Data for processing START

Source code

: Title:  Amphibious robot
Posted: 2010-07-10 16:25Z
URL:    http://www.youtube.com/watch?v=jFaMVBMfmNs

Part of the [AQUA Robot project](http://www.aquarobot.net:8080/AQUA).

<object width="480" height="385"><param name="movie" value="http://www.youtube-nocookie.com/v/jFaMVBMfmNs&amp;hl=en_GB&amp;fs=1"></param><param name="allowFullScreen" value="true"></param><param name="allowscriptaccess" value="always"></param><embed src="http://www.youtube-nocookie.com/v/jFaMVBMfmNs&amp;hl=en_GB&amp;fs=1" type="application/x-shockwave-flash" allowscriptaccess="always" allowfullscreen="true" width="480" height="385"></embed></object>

Data for processing END

◆ Task to carry out
Pull out every line of the items that contains the string "Part", matching case exactly, and copy each one in full.

◆ Task result
Part of the [AQUA Robot project](http://www.aquarobot.net:8080/AQUA).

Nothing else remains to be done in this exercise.